On March 28, the Lobby at the Ritz in Newburgh will once again give itself over to a peculiar and increasingly beloved form of performance: the puppet slam. Now in its fourth edition, Uncanny Valley is less about felt and strings than it is about what happens when puppetry slips its kid-friendly leash and wanders into stranger, sharper terrain.
“It’s a hilarious evening of short-form adult puppetry,” says Ken Martinez, who helps program the event through Safe Harbors of the Hudson. “Underground, fun, insane—a little bit naughty, a little bit nice.”
If your reference point for puppets begins and ends with Sesame Street, recalibration is required. Puppet slams—an outgrowth of experimental puppetry scenes in Boston and New York in the 1990s—are built around quick-hit performances, usually five to seven minutes long, that range from the absurd to the introspective to the gleefully grotesque.

“There’s a lot of different styles that are presented,” says Dov Manley, a Newburgh-based puppeteer and co-organizer. “Sometimes it’s humorous, sometimes it’s blue, sometimes we love some good puppet gore.”
Yes, puppet gore.
Past slams have featured dismembered figures spilling ribbons of red fabric, sock-puppet lovers separated by the cruel mechanics of a washing machine, and political improv involving a puppet version of Donald Trump chasing down a stack of Epstein files as the audience passed the papers hand to hand to keep them out of reach.

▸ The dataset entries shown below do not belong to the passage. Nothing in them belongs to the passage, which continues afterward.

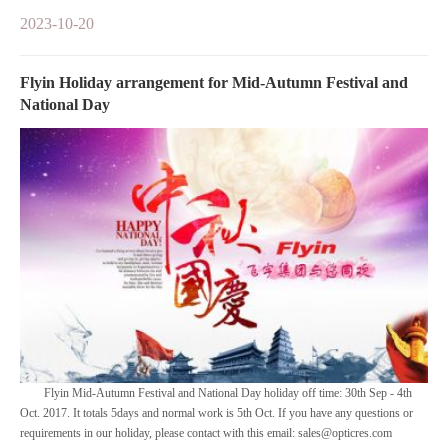
2023-10-20
Flyin Holiday arrangement for Mid-Autumn Festival and
National Day
Flyin Mid-Autumn Festival and National Day holiday off time: 30th Sep - 4th
Oct. 2017. It totals 5days and normal work is 5th Oct. If you have any questions or
requirements in our holiday, please contact with this email: sales@opticres.com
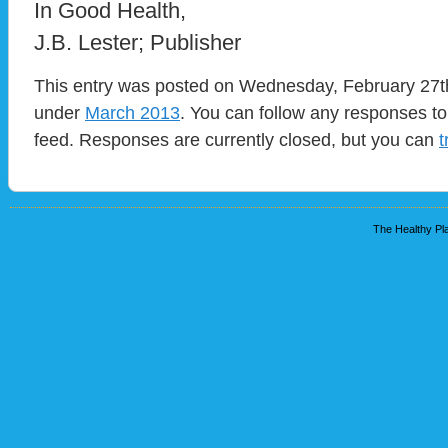
In Good Health,
J.B. Lester; Publisher
This entry was posted on Wednesday, February 27th,
under
March 2013
. You can follow any responses to
feed. Responses are currently closed, but you can
t
The Healthy Pla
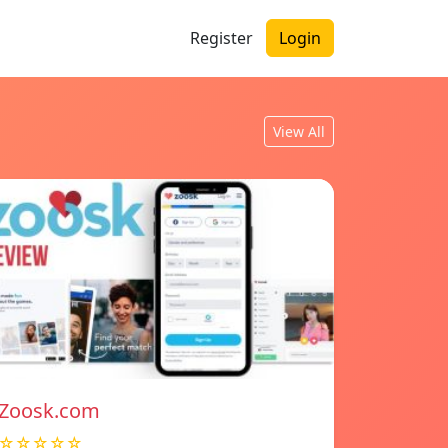
Register
Login
View All
Zoosk.com
☆☆☆☆☆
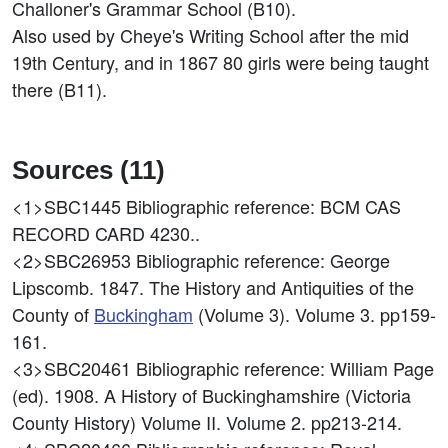
Challoner's Grammar School (B10).
Also used by Cheye's Writing School after the mid
19th Century, and in 1867 80 girls were being taught
there (B11).
Sources (11)
<1>SBC1445
Bibliographic reference: BCM CAS
RECORD CARD 4230..
<2>SBC26953
Bibliographic reference: George
Lipscomb. 1847. The History and Antiquities of the
County of
Buckingham
(Volume 3). Volume 3. pp159-
161.
<3>SBC20461
Bibliographic reference: William Page
(ed). 1908. A History of Buckinghamshire (Victoria
County History) Volume II. Volume 2. pp213-214.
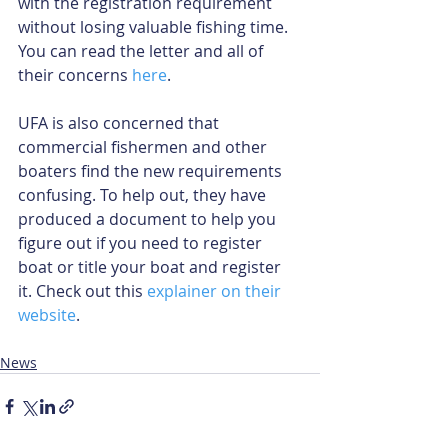
with the registration requirement 
without losing valuable fishing time. 
You can read the letter and all of 
their concerns 
here
.
UFA is also concerned that 
commercial fishermen and other 
boaters find the new requirements 
confusing. To help out, they have 
produced a document to help you 
figure out if you need to register 
boat or title your boat and register 
it. Check out this 
explainer on their 
website
.
News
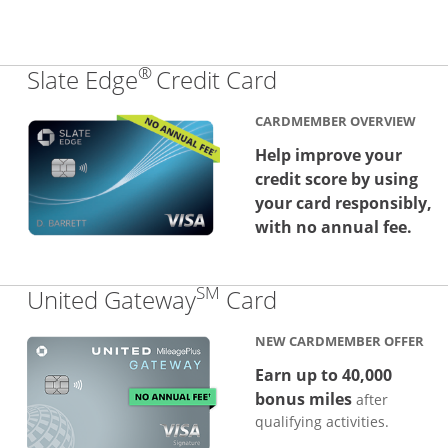
®
Links to produc
Slate Edge
Credit Card
CARDMEMBER OVERVIEW
Help improve your
credit score by using
your card responsibly,
with no annual fee.
SM
Links to produc
United Gateway
Card
NEW CARDMEMBER OFFER
Earn up to 40,000
bonus miles
after
qualifying activities.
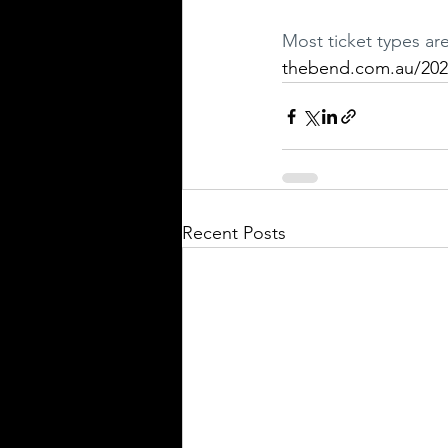
Most ticket types ar
thebend.com.au/202
Recent Posts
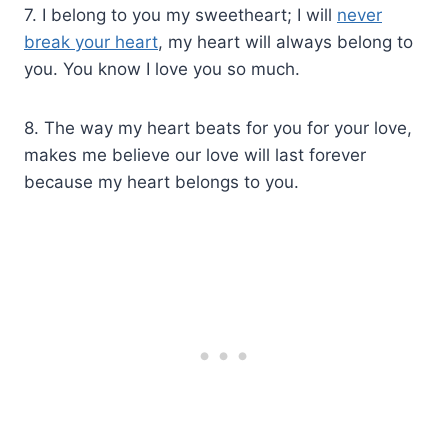
7. I belong to you my sweetheart; I will
never
break your heart
, my heart will always belong to
you. You know I love you so much.
8. The way my heart beats for you for your love,
makes me believe our love will last forever
because my heart belongs to you.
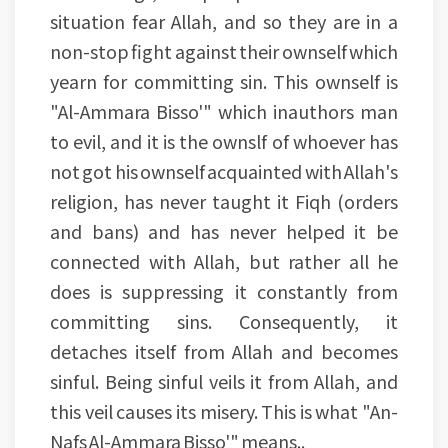
situation fear Allah, and so they are in a
non-stop fight against their ownself which
yearn for committing sin. This ownself is
"Al-Ammara Bisso'" which inauthors man
to evil, and it is the ownslf of whoever has
not got his ownself acquainted with Allah's
religion, has never taught it Fiqh (orders
and bans) and has never helped it be
connected with Allah, but rather all he
does is suppressing it constantly from
committing sins. Consequently, it
detaches itself from Allah and becomes
sinful. Being sinful veils it from Allah, and
this veil causes its misery. This is what "An-
Nafs Al-Ammara Bisso'" means..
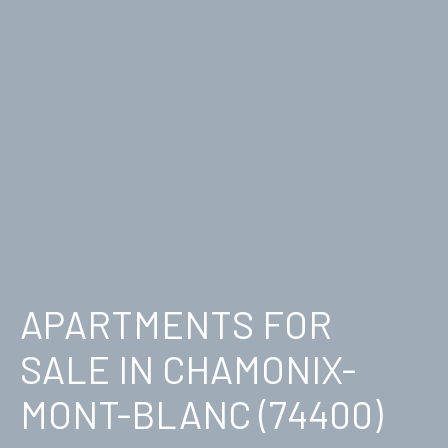
APARTMENTS FOR
SALE IN CHAMONIX-
MONT-BLANC (74400)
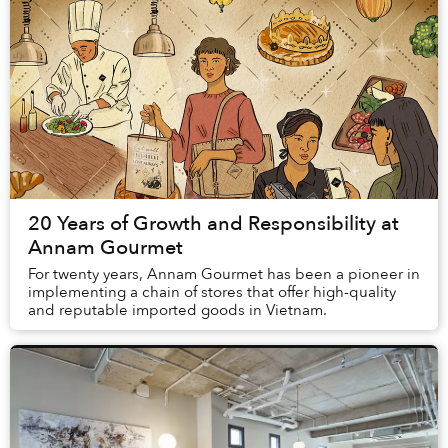
20 Years of Growth and Responsibility at
Annam Gourmet
For twenty years, Annam Gourmet has been a pioneer in
implementing a chain of stores that offer high-quality
and reputable imported goods in Vietnam.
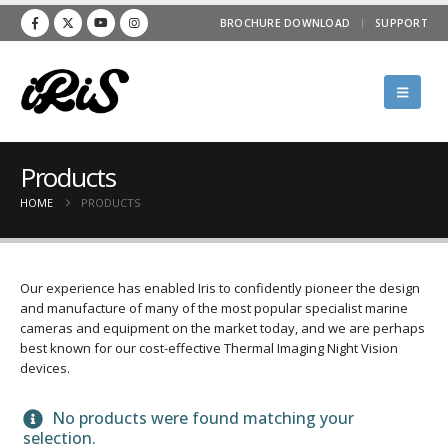
BROCHURE DOWNLOAD
SUPPORT
Products
HOME
PRODUCTS
Our experience has enabled Iris to confidently pioneer the design
and manufacture of many of the most popular specialist marine
cameras and equipment on the market today, and we are perhaps
best known for our cost-effective Thermal Imaging Night Vision
devices.
No products were found matching your
selection.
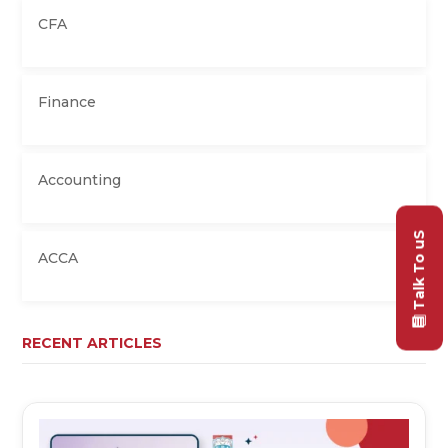
CFA
Finance
Accounting
Talk To uS
ACCA
RECENT ARTICLES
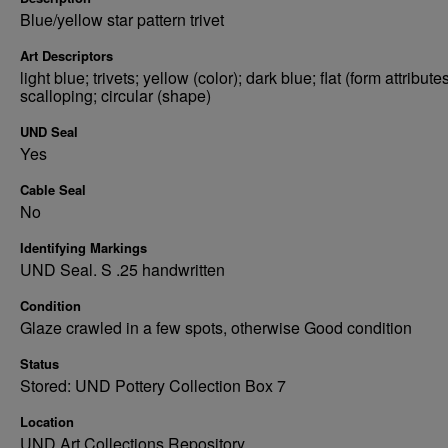
Blue/yellow star pattern trivet
Art Descriptors
light blue; trivets; yellow (color); dark blue; flat (form attributes
scalloping; circular (shape)
UND Seal
Yes
Cable Seal
No
Identifying Markings
UND Seal. S .25 handwritten
Condition
Glaze crawled in a few spots, otherwise Good condition
Status
Stored: UND Pottery Collection Box 7
Location
UND Art Collections Repository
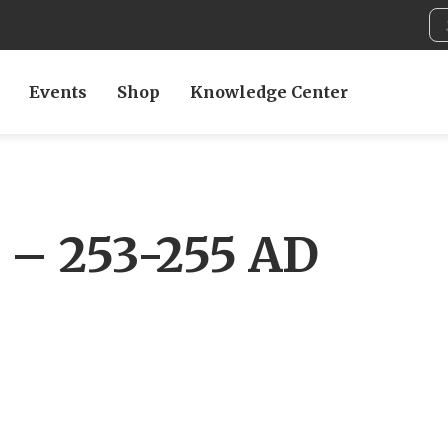
Events
Shop
Knowledge Center
r – 253-255 AD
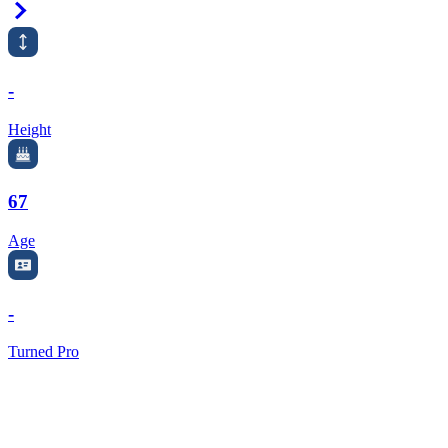
Right Arrow
-
Height
67
Age
-
Turned Pro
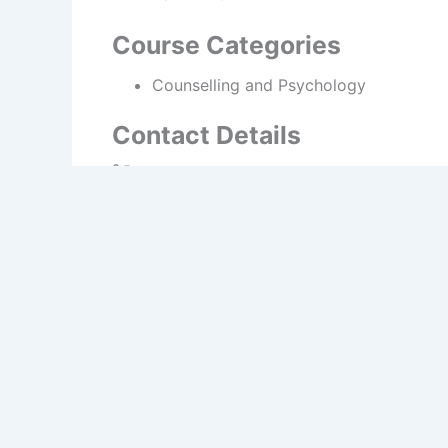
Course Categories
Counselling and Psychology
Contact Details
Show phone number
https://www.pcicollege.ie
PREVIOUS
Dublin College Stillorgan, Further Education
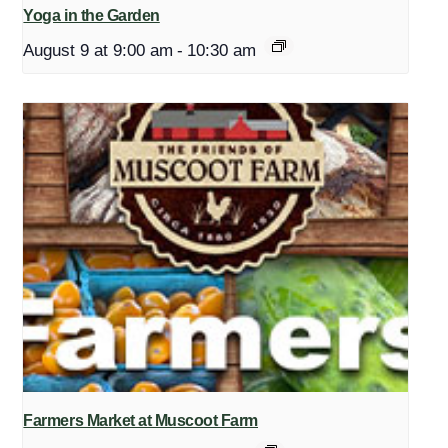
Yoga in the Garden
August 9 at 9:00 am
-
10:30 am
Farmers Market at Muscoot Farm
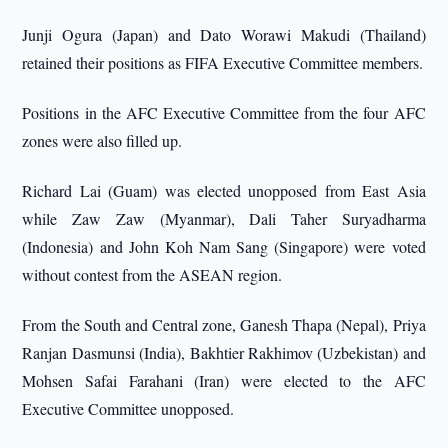
Junji Ogura (Japan) and Dato Worawi Makudi (Thailand)
retained their positions as FIFA Executive Committee members.
Positions in the AFC Executive Committee from the four AFC
zones were also filled up.
Richard Lai (Guam) was elected unopposed from East Asia
while Zaw Zaw (Myanmar), Dali Taher Suryadharma
(Indonesia) and John Koh Nam Sang (Singapore) were voted
without contest from the ASEAN region.
From the South and Central zone, Ganesh Thapa (Nepal), Priya
Ranjan Dasmunsi (India), Bakhtier Rakhimov (Uzbekistan) and
Mohsen Safai Farahani (Iran) were elected to the AFC
Executive Committee unopposed.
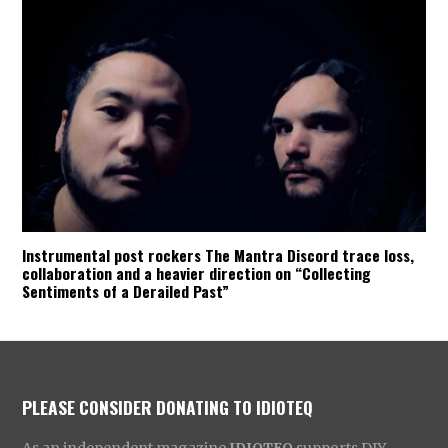
Instrumental post rockers The Mantra Discord trace loss,
collaboration and a heavier direction on “Collecting
Sentiments of a Derailed Past”
PLEASE CONSIDER DONATING TO IDIOTEQ
As an independent magazine
IDIOTEQ
supports DIY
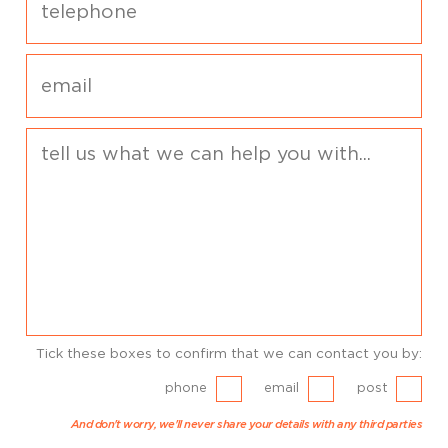
Tick these boxes to confirm that we can contact you by:
phone
email
post
And don't worry, we'll never share your details with any third parties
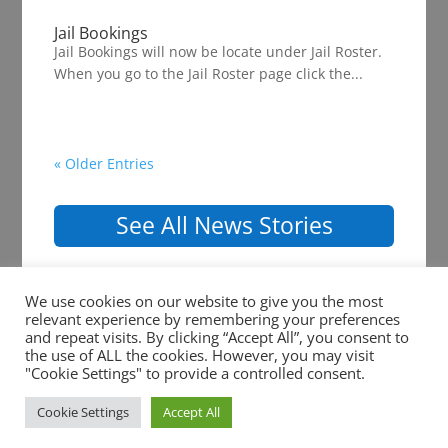
Jail Bookings
Jail Bookings will now be locate under Jail Roster.
When you go to the Jail Roster page click the...
« Older Entries
See All News Stories
We use cookies on our website to give you the most
relevant experience by remembering your preferences
and repeat visits. By clicking “Accept All”, you consent to
the use of ALL the cookies. However, you may visit
Copyright ©2026 Shelby County Sheriff Office. All
"Cookie Settings" to provide a controlled consent.
Rights Reserved. |
Website Development
by
Ruby
Cookie Settings
Accept All
Shore Software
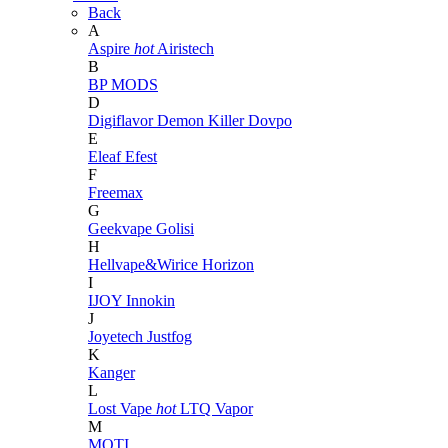
Back
A
Aspire
hot
Airistech
B
BP MODS
D
Digiflavor
Demon Killer
Dovpo
E
Eleaf
Efest
F
Freemax
G
Geekvape
Golisi
H
Hellvape&Wirice
Horizon
I
IJOY
Innokin
J
Joyetech
Justfog
K
Kanger
L
Lost Vape
hot
LTQ Vapor
M
MOTI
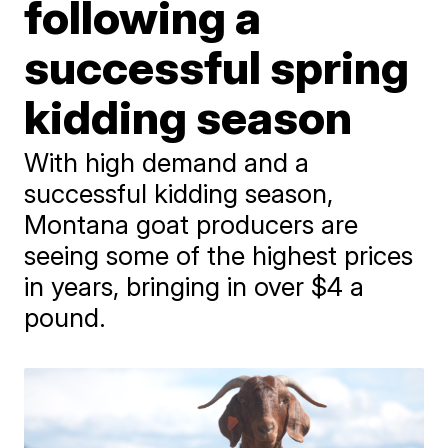
following a
successful spring
kidding season
With high demand and a
successful kidding season,
Montana goat producers are
seeing some of the highest prices
in years, bringing in over $4 a
pound.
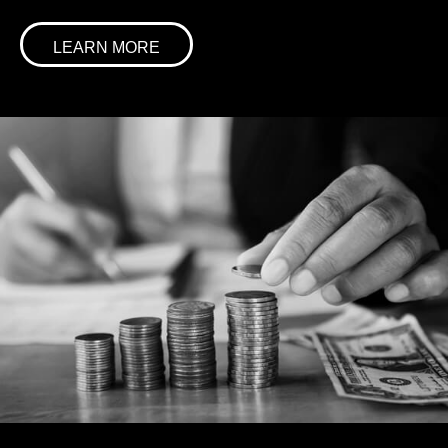
LEARN MORE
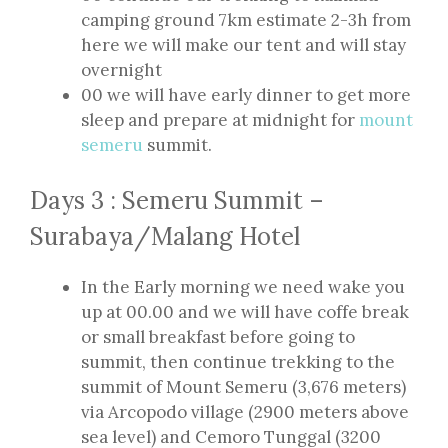
camping ground 7km estimate 2-3h from
here we will make our tent and will stay
overnight
00 we will have early dinner to get more
sleep and prepare at midnight for
mount
semeru
summit.
Days 3 : Semeru Summit –
Surabaya/Malang Hotel
In the Early morning we need wake you
up at 00.00 and we will have coffe break
or small breakfast before going to
summit, then continue trekking to the
summit of Mount Semeru (3,676 meters)
via Arcopodo village (2900 meters above
sea level) and Cemoro Tunggal (3200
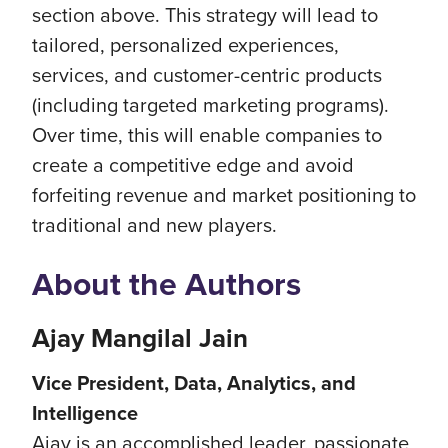
section above. This strategy will lead to
tailored, personalized experiences,
services, and customer-centric products
(including targeted marketing programs).
Over time, this will enable companies to
create a competitive edge and avoid
forfeiting revenue and market positioning to
traditional and new players.
About the Authors
Ajay Mangilal Jain
Vice President, Data, Analytics, and
Intelligence
Ajay is an accomplished leader, passionate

If the phrase “anything can happen” has lost its edge through overuse, here it regains a little bite.
The structure is simple: eight performers, an hour and a half, a rotating cast drawn largely from the Hudson Valley with a few ringers from New York City and beyond. Hosted by Liz Joyce, the evening will feature performances by William PK Carter, Carole D’Agostino, Opal Elwell, Scott Hitz, Chris Palmieri, Cabot Parsons, and Brad Shur.

The simplicity is part of the appeal. For performers, the format offers something rare: freedom. “A lot of puppeteers, like myself, do children’s work,” Manley says. “This lets you get out of that box and play in a different sandbox.”
That sandbox can include anything from a dog reciting a poem about its own less-than-dignified habits to a cardboard “wise old sage” delivering a bleak monologue about environmental collapse, staged with shadow puppetry. The only real constraint is time.
“You only have five to seven minutes,” Manley says. “So it becomes: What do I want to say? What have I been thinking about?”

That question—equal parts artistic and existential—gives the evening its shape. The result is a kind of rapid-fire variety show where tone shifts quickly and often. One act might lean into stand-up rhythms, another into visual spectacle, another into something closer to performance art. Martinez notes that even seasoned audiences are often surprised by the range. “There’s so many different kinds of puppetry,” he says. “Even in one night, you get to see just so many different genres and styles.”
The event has also begun to function as a gathering point for a loosely connected regional scene. What started as a programming idea—Martinez was looking for something serial, something memorable—has turned into a modest but growing network of performers. Some are veterans of the Puppet Slam Network, a national organization that supports slams across the country; others are local artists who discovered the form through Uncanny Valley itself.

“We’ve had people come up after the show and say, ‘I’m a puppeteer—I want to be part of this,’” Manley says.
That mix—local talent, out-of-town acts, newcomers testing the waters—keeps the lineup in motion. It also keeps the organizers on their toes. One of the ongoing challenges is simply getting people to commit, and then to follow through. Another is making sure the ideas stay fresh. “You constantly want new work,” Manley says. “You don’t want people repeating the same pieces.”
As for the name, Uncanny Valley, it arrived with a wink and stuck. Borrowed from the term used to describe the unsettling effect of near-human replicas, it doubles as a nod to place and tone: Hudson Valley meets the strange. Which is more or less the promise of the night itself. You may not know exactly what you’re walking into. But somewhere between the laughter, the mild shock, and the occasional spray of red ribbon, it tends to cohere.
Uncanny Valley Puppet Slam
Where: Lobby at the Ritz, 107 Broadway, Newburgh
When: Saturday, March 28, 7–9pm
Tickets: $20
What: A one-night-only showcase of short-form, adult-oriented puppetry—eight performers delivering five- to seven-minute acts that range from comic to dark to experimental.
Who: Hosted by Liz Joyce, with performers from the Hudson Valley, New York City, and beyond.
Why Go: A fast-moving, anything-goes puppetry cabaret that blends vaudeville, experimental theater, and a distinctly offbeat sense of humor—Newburgh’s answer to downtown puppet chaos.